• **TASK**: Those lines of the records that contain "middle" are to be located and copied.

(DATASET EXCERPTS)

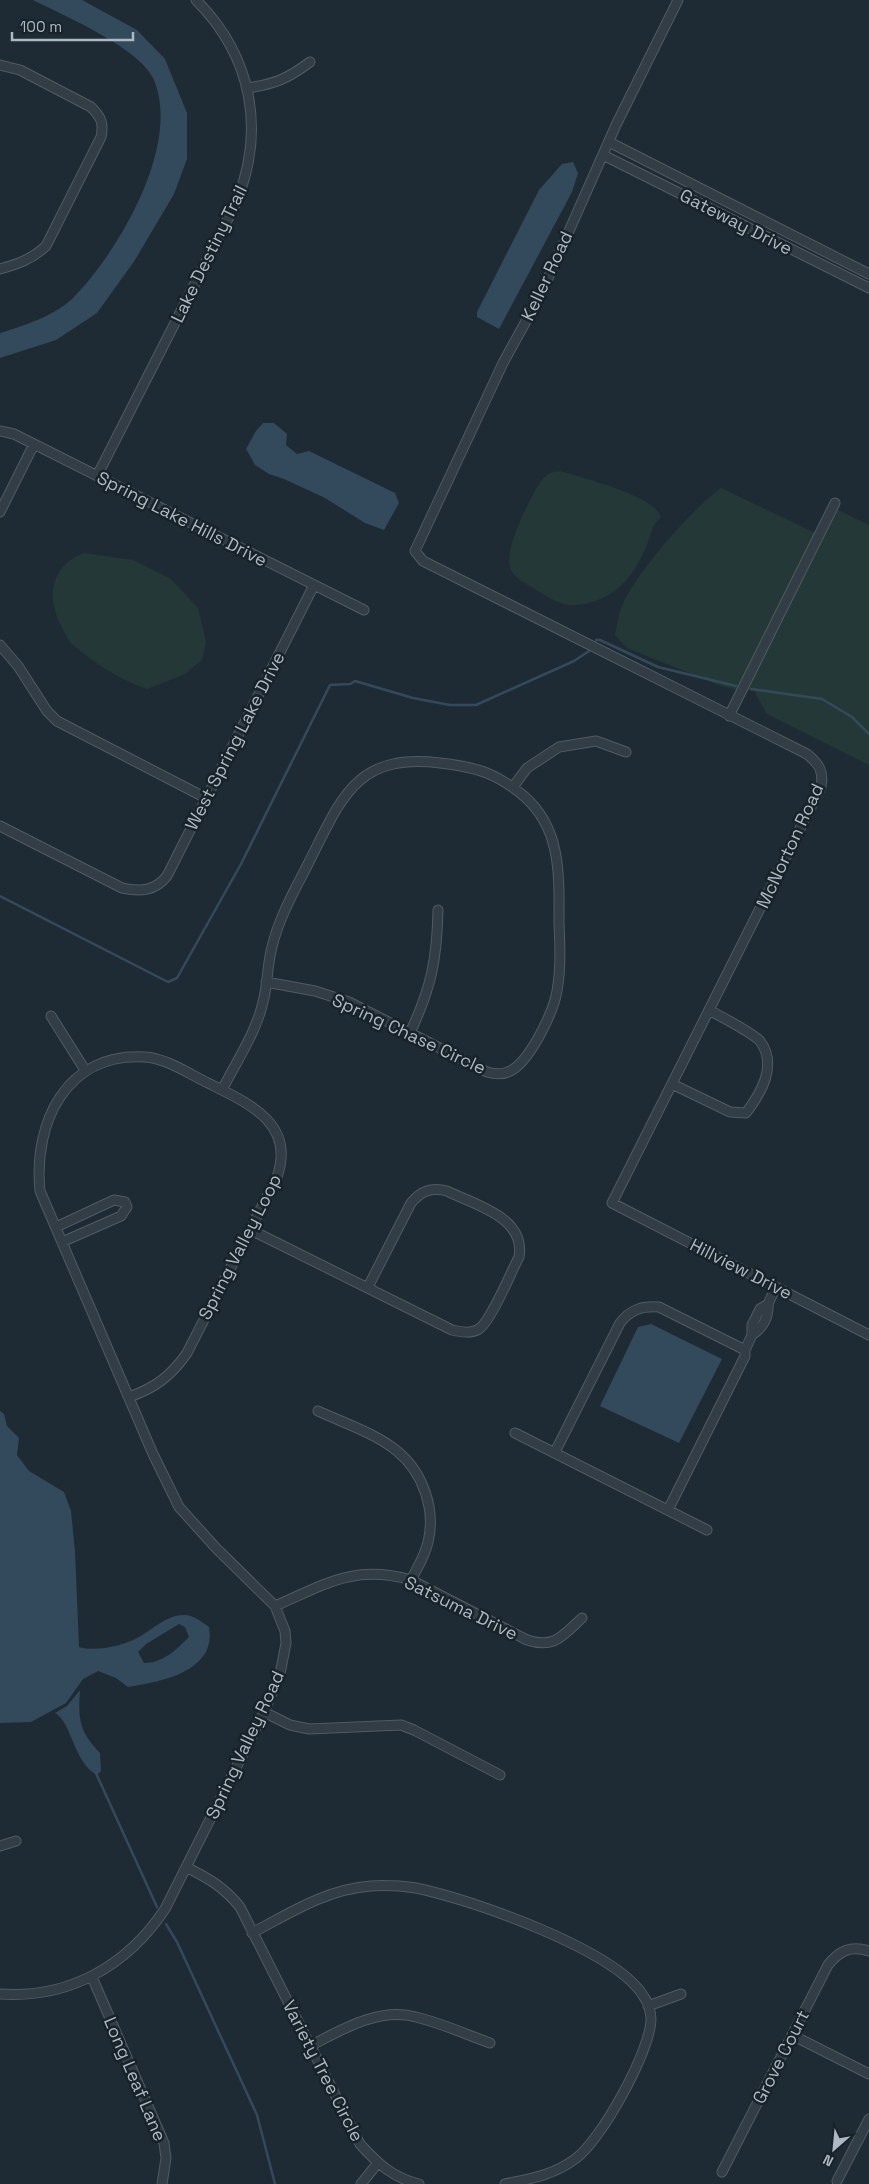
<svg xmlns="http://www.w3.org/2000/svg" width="869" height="2184" font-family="'Space Grotesk',sans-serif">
  <rect width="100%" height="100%" fill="#1f2b34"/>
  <path fill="#243937" d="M560 471C582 478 654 495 661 517 651 525 651 536 646 547 631 581 614 600 577 605 565 607 551 599 541 593 532 587 515 579 511 570 508 562 510 548 513 540 517 527 536 483 546 476 550 472 555 472 560 471Z
    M721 488 815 533 738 690 721 686 627 648 615 635C617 626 618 616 621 608 634 575 692 509 721 488Z
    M836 509 869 525V765L767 714 754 691 747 690Z
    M83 553 133 560 171 579 198 608 206 642 202 660 183 675 147 689C120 680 94 663 72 644 67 640 65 632 62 627 46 598 50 567 83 553Z"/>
  <path fill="#334a5c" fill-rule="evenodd" d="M33 0H82L137 30 165 59 187 113V159L174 194 135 260 97 313 56 340 0 358V333C23 326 54 316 72 299 118 253 183 143 153 78 139 48 63 15 33 0Z
    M573 162 578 173 572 192 499 329 477 317V312L539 190 562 164Z
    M263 423H274L287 434 286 445 297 454 309 451 395 493 399 503 384 530 365 523 325 498 284 479 269 474 255 465 246 449 256 431Z
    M651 1324 722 1359 679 1443 600 1406 638 1327Z
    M0 1411 4 1414 7 1426 19 1438 17 1455 29 1471 64 1492 71 1511 75 1552 79 1647C96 1652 123 1646 139 1637 153 1629 167 1615 184 1615 194 1615 202 1622 209 1627 217 1671 162 1682 128 1687L116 1678 98 1671 83 1679 66 1703 31 1722 0 1723ZM179 1624 185 1627 189 1637C176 1650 163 1663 144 1663L138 1652 146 1644Z
    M80 1690C78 1719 79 1731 100 1753L101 1771 97 1775C73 1762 72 1722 55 1713L67 1706Z"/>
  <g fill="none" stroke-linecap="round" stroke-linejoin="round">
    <path stroke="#334a5c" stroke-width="2.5" d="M596 640H600L658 667 736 686
      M751 689 822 699 852 717 869 734
      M0 896 168 982 177 978 241 864 330 685 350 684 355 681 413 698 450 705H476L574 661 589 651
      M95 1771 157 1907
      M166 1924 177 1942 257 2115 275 2184"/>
    <g stroke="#505b63" stroke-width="11">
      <path id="minor" d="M678 0 616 125 542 292 503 363 415 551 423 561 807 754C819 764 824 771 821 787L612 1203 869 1335
        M0 65 20 70 91 107C101 117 104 123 101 137L46 246C32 259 18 264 0 269
        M247 88C275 84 287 79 310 62
        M609 142 869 274
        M603 155 869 288
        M0 431 14 434 364 610
        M97 476 236 203C266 130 252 56 196 0
        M0 512 34 444
        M0 645 18 666 47 711 57 721 206 798
        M729 716 835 503
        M513 787 527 768 559 747 596 741 626 752
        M0 826 122 888C141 892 155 891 167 876L314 585
        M51 1016 85 1070
        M410 1033C431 988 437 960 438 910
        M672 1084 730 1112 746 1113C761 1093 778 1065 760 1041 753 1033 720 1016 709 1010
        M222 1090C236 1062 256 1033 263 1002 268 984 267 965 272 947 279 917 295 890 309 862 342 797 356 753 440 763 476 767 497 773 525 797 562 830 559 877 559 923 560 946 561 968 557 991 553 1013 529 1064 508 1072 501 1075 494 1074 487 1072L349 1002 315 991 266 982
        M56 1227 114 1200 125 1202 127 1207 121 1216 62 1242
        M251 1230 452 1330C461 1332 471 1334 479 1329 491 1321 511 1272 519 1257 526 1217 475 1205 447 1191 431 1187 421 1191 411 1203L368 1287
        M752 1335C763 1328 769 1317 768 1304
        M318 1411C344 1423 375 1433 397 1451 423 1472 436 1510 428 1542 425 1556 417 1568 411 1580
        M515 1433 707 1530
        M555 1452 620 1323C630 1310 641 1306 659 1307L745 1350 752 1335V1325L760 1309 768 1304 776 1287
        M668 1510 745 1356V1350
        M275 1606C326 1584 354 1564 411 1580L527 1640C555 1649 563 1635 582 1618
        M264 1712 290 1725 309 1729 401 1725 414 1730 500 1775
        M0 1846 16 1841
        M186 1867C208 1878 224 1887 240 1907L360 2144C377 2163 393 2178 419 2184
        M252 1933C290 1913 327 1889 371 1886 386 1885 401 1886 416 1888 470 1899 617 1950 644 1997 648 2002 651 2013 651 2019 651 2050 601 2141 575 2159 554 2175 529 2179 505 2184
        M92 1977 164 2143 166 2158 162 2184
        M0 1994C69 1999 127 1966 165 1909L264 1712 280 1674 286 1643 285 1631 275 1606 216 1548 179 1507 153 1454 40 1191C33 1122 67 1052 145 1057 166 1058 189 1074 208 1083 248 1103 296 1123 277 1177L187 1353C171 1376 155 1388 129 1397
        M648 2006 681 1994
        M792 2035 869 2074
        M310 2046C341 2030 379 2007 416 2017 441 2023 465 2034 490 2043
        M722 2172 828 1965C839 1951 851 1945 869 1951
        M837 2181 869 2119
        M361 2184 377 2164"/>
    </g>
    <use href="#minor" stroke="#323d45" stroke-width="9"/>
  </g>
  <g text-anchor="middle" stroke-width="5" stroke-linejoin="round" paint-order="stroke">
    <g font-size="18" fill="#acb8c2" stroke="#182229">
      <text transform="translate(736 222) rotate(27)" y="6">Gateway Drive</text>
      <text transform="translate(209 254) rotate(-64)" y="6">Lake Destiny Trail</text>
      <text transform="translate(547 276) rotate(-65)" y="6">Keller Road</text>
      <text transform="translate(182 519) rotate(27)" y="6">Spring Lake Hills Drive</text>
      <text transform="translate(235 741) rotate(-63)" y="6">West Spring Lake Drive</text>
      <text transform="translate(790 846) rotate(-65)" y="6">McNorton Road</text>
      <text transform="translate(409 1034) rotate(25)" y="6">Spring Chase Circle</text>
      <text transform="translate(240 1247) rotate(-63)" y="6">Spring Valley Loop</text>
      <text transform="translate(741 1269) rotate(27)" y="6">Hillview Drive</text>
      <text transform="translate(461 1608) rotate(26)" y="6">Satsuma Drive</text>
      <text transform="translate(245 1745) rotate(-65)" y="6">Spring Valley Road</text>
      <text transform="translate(781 2057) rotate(-63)" y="6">Grove Court</text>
      <text transform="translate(323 2071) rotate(63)" y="6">Variety Tree Circle</text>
      <text transform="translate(135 2079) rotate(67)" y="6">Long Leaf Lane</text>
    </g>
  </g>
  <g transform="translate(834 2149) rotate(207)" stroke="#182229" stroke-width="4" paint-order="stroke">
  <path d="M0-4L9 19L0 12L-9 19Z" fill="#acb8c2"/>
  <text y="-8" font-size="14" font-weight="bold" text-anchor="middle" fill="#acb8c2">N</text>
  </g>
  <path d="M12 32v8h121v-8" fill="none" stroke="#acb8c2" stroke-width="2.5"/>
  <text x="20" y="32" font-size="15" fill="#acb8c2" stroke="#182229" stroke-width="4" paint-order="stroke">100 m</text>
</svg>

(End DATASET EXCERPTS)

• **RESPONSE TO THIS TASK**:
  <g text-anchor="middle" stroke-width="5" stroke-linejoin="round" paint-order="stroke">
  <text y="-8" font-size="14" font-weight="bold" text-anchor="middle" fill="#acb8c2">N</text>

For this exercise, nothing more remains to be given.